The universe was saying something to me this week, as I was invited to attend to three gentle or restorative yoga classes in three days. This was also a week where I’ve been especially challenged at my “real job” (not AYS, although how lovely would that be! :), I’ve been going to yoga classes at new studios every night, and I got into a car accident–caused by me rear-ending someone.
It has been a really, really hectic week.
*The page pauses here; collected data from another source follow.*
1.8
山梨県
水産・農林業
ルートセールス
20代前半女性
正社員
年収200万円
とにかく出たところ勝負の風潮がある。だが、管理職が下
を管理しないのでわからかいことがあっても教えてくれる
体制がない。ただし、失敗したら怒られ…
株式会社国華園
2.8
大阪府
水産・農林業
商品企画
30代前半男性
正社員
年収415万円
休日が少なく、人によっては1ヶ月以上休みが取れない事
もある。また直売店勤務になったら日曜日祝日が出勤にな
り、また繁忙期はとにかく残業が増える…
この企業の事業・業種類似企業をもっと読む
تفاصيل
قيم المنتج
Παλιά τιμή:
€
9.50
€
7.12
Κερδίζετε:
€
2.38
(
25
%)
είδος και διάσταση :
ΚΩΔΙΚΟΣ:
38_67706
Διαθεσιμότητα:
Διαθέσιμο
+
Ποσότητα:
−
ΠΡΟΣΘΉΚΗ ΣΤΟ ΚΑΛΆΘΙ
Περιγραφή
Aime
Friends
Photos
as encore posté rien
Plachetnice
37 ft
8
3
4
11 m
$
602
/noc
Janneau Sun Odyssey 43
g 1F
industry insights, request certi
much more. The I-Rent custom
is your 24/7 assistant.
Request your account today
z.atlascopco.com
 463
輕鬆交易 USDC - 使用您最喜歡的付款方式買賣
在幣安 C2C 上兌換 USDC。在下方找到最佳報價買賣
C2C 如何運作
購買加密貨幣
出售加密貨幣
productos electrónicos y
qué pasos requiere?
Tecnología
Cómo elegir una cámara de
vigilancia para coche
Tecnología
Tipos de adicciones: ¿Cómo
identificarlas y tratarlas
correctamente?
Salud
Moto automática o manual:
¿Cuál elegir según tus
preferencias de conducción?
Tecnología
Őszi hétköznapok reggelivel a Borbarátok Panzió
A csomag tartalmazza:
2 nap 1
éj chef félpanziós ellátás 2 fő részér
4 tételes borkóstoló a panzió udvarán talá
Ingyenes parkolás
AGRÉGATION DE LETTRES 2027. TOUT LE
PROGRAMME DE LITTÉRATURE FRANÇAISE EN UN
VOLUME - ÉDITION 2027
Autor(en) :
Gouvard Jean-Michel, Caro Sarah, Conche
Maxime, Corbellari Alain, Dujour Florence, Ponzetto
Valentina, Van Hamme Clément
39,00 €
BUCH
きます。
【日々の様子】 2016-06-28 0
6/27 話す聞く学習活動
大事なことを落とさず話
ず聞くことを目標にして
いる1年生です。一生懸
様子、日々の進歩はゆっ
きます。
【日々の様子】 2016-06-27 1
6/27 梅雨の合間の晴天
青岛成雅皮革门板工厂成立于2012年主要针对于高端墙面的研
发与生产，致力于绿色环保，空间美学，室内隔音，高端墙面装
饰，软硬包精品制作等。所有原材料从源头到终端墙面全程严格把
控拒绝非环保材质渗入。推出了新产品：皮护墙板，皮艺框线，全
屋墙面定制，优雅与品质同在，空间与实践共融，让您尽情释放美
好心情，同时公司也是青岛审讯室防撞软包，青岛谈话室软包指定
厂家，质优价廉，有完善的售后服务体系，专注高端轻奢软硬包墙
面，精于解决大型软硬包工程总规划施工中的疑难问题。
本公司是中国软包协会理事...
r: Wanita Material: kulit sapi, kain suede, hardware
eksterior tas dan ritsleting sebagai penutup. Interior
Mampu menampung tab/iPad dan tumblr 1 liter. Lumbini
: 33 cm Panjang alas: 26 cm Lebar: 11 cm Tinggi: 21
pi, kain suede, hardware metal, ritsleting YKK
Wednesday was the day I got into the accident. There’s no use recounting how the details unfolded, just that I was in a rush to get everything done that I could in the car–call this person, set up that reservation, make it home in time to see my wonderful boyfriend and puppy before I have to leave for a class–and I was just in a huge rush. I felt like I needed to save the world by the end of the day, and this necessity for control reared it’s ugly head when I felt that awful scraping vibration of two cars collide.
This is where the universe just started smiling on me.
We used props to work out the kinks in my too-tight shoulders, we did poses that stretched and opened me in ways that were more spiritual than physical, and, at with Marti’s every gentle but powerful adjustments, I surrendered so fully into relaxation. I can’t put my finger on why I was so inspired by this particular class. I’ve taken restorative classes before, but something about Marti’s intuitive knowledge on exactly where this strap should wrap, and when to move the bolster just a couple inches higher made me feel like I was being molded into a pose that only got better and easier through relaxing more.
This relaxation also taught me a lot. It showed me that I have been SO tense and SO contontrolling in my life recently. I’ve been pushing, pushing, pushing and going, going, going. I’ve been letting the experience get the most of me, instead of me getting the most out of the experience.
Gradually, I started recognizing that I need to slow down and let go of trying to control all aspects of my being. I need to let the props hold me up. I need to take cues from a gentle hand. I need to surrender into the moment. I need to take time and absorb the gifts of this practice, without feeling like I need to keep DOING.
The timing of this class couldn’t have been better, and I feel grateful to have done this practice when I did. I hope, if you’re feeling any of the things I felt this week, that maybe you’ll take some time to enjoy a restorative class, too.
Do you have an experience where a yoga class left a profound influence on you?